Comment: Re:First things first (Score 1) 729

by Burnhard (#36257914) Attached to: Does Quantum Theory Explain Consciousness?

Explain fMRI studies that indicate that one actually makes decisions PRE-consciously yet still makes consciousness relevant

Penrose included the implications of these experiments in his book, Shadows of the Mind. But to turn the argument on its head, what would be the point of evolving any kind of conscious awareness at all if consciousness is simply a detached observer of events in the brain? The argument that it must have some causal role is a powerful one, even if it is not immediately obvious (and I'm sure you'll agree that this one set of experiments is not the last word on the matter).

I think Penrose is on much firmer ground when he states that QM effects are taken advantage of by the brain. After all, large scale QM effects are taken advantage of in other biological systems (photosynthesis for example). A relationship between QM and consciousness has long been suggested and I think it would be foolish to simply dismiss it.

Comment: The Emperors New Mind (Score 1) 729

by Burnhard (#36257716) Attached to: Does Quantum Theory Explain Consciousness?
I'm sorry, but "recently"? I read Penrose first book on this subject in 1990. Actually it was reading this book that inspired me to go to University to study Intelligent Systems (an oxymoron, so I discovered). I also have his second book on this subject, Shadows of the Mind, on my bookshelf.

I find that his basic argument that there is something missing in our conception of reality that makes understanding of conscious experience impossible, to be fundamentally correct. Philosophers differ on whether or not consciousness and the mysteriousness of QM are related. Intuitively I would suggest that they are, but science by intuition isn't very robust so I won't explain why.

It's important not to forget that Physics and Mathematics are good tools for describing the regularities of experience, but they have absolutely nothing to say about the nature of that experience. Philosophers like Dennett would do away with the entire problem by simply denying it. David Chalmers would take the opposing view, that conscious experience can never be explained with a purely functionalist or materialist world view.

Perhaps the most interesting recent advance in this area was the discovery that plants take advantage of quantum effects in optimising photosynthesis. Evin Harris Walker makes a convincing argument for quantum effects in the brain (although he tends to focus on tunnelling, rather than the microtubule coherence that Penrose points us to).
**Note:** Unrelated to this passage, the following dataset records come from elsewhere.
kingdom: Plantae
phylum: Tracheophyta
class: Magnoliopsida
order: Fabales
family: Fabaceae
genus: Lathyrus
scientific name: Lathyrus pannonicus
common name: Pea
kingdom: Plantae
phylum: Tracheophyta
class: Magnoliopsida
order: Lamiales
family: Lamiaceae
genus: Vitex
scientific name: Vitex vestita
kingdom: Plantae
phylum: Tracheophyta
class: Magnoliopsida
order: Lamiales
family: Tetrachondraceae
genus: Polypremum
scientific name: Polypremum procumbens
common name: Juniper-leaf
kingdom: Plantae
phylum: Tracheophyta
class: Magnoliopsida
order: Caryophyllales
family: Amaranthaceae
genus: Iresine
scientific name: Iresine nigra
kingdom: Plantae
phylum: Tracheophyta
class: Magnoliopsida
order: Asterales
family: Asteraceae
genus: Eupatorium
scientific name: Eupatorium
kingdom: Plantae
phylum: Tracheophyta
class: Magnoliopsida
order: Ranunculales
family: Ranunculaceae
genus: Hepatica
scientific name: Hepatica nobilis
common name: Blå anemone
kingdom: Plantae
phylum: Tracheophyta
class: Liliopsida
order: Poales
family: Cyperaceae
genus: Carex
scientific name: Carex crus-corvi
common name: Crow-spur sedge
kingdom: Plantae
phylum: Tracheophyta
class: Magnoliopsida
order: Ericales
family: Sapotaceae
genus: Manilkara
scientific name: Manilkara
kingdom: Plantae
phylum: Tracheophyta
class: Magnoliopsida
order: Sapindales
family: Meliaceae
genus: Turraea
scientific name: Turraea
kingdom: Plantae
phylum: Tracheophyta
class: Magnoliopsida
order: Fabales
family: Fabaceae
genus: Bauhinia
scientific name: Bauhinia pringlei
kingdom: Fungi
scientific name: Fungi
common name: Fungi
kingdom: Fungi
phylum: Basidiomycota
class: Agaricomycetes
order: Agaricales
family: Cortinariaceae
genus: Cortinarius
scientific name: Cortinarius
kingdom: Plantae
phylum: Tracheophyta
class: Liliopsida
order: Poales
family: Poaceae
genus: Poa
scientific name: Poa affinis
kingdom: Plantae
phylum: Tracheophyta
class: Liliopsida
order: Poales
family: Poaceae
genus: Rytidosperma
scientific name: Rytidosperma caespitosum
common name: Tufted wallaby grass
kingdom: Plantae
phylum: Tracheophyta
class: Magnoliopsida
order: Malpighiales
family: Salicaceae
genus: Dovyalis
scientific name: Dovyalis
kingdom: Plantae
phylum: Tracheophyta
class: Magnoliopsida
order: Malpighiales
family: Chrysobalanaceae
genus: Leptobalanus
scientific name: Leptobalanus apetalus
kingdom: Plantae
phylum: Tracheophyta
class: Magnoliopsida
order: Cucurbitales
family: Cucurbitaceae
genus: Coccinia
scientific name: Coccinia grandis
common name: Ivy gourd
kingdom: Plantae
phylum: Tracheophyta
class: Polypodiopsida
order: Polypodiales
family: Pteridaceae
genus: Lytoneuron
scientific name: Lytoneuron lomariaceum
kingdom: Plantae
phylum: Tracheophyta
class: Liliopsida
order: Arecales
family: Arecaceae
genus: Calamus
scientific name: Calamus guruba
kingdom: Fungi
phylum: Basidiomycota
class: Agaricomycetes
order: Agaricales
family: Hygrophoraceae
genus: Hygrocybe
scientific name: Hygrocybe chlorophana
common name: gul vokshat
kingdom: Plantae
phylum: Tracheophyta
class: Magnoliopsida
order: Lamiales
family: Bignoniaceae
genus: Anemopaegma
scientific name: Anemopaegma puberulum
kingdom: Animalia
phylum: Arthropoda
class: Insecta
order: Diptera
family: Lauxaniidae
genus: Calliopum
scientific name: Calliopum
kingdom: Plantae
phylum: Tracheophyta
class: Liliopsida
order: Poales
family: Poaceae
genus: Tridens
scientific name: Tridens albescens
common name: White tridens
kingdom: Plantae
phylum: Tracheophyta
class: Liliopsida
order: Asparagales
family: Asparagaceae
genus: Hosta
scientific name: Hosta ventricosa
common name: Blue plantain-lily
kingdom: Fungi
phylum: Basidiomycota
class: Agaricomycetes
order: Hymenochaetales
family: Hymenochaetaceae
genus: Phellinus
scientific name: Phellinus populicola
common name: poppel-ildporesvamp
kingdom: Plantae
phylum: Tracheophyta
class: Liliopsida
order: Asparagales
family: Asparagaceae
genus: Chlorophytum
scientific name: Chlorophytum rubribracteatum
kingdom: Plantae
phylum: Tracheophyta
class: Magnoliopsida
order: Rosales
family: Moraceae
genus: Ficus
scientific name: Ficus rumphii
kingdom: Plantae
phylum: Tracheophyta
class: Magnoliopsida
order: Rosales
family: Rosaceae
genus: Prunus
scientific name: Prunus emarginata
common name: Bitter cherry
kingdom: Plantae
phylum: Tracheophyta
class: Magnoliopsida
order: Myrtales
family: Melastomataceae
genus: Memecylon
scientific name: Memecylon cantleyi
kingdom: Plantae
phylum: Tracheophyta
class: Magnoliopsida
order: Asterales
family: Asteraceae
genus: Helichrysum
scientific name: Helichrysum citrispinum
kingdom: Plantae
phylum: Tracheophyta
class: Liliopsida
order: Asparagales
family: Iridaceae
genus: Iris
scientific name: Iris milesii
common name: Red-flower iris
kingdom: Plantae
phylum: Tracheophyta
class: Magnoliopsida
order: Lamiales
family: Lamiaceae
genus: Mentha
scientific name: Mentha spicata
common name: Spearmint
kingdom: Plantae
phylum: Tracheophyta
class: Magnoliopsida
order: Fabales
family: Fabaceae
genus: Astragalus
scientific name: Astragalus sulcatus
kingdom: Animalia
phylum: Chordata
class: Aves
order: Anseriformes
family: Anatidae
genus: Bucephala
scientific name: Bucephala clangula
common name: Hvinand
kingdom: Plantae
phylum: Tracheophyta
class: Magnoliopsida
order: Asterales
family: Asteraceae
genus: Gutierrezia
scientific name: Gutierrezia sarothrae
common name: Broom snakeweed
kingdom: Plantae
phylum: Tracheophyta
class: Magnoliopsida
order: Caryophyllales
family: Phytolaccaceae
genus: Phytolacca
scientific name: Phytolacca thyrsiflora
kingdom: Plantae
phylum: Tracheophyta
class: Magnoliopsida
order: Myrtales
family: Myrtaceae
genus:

I would find it extraordinary if the brain did not take advantage of such effects in order to increase its efficiency.

I think the most important point in all of this however, is that we know very little about consciousness and we know very little about how the brain works. But more than that, it is my belief that even after science has enumerated all of the particles, fields and laws of physics, there will still be something left to explain. This is the central mystery of conscious experience that Penrose talks about and it is why Chalmers says that conscious experience does not logically supervene on the physical.

Comment: Re:UK Government Hinders WiFi (Score 1) 280

by Burnhard (#36080104) Attached to: Global Warming To Hinder Wi-Fi Signals, Claims UK Gov't
Firstly, skepticalscience is anything but. It's a shill website, so -1 for referencing it. Secondly, the correlation is almost certainly more complex than the simple-minded one demonstrated there. For example, there's a definite correlation between cosmic rays and stratospheric temperature. Moreover, atmospheric temperature is closely related to sea surface temperature (particularly through El Nino and La Nina), so the correlation is more likely to be something like cosmic rays -> cloud cover -> sea temperature -> atmospheric temperature (the heat capacity of the oceans being 1,000 x greater than that of the atmosphere). As I say, you don't know all of the facts and neither does the propagandist who maintains the skepticalscience website.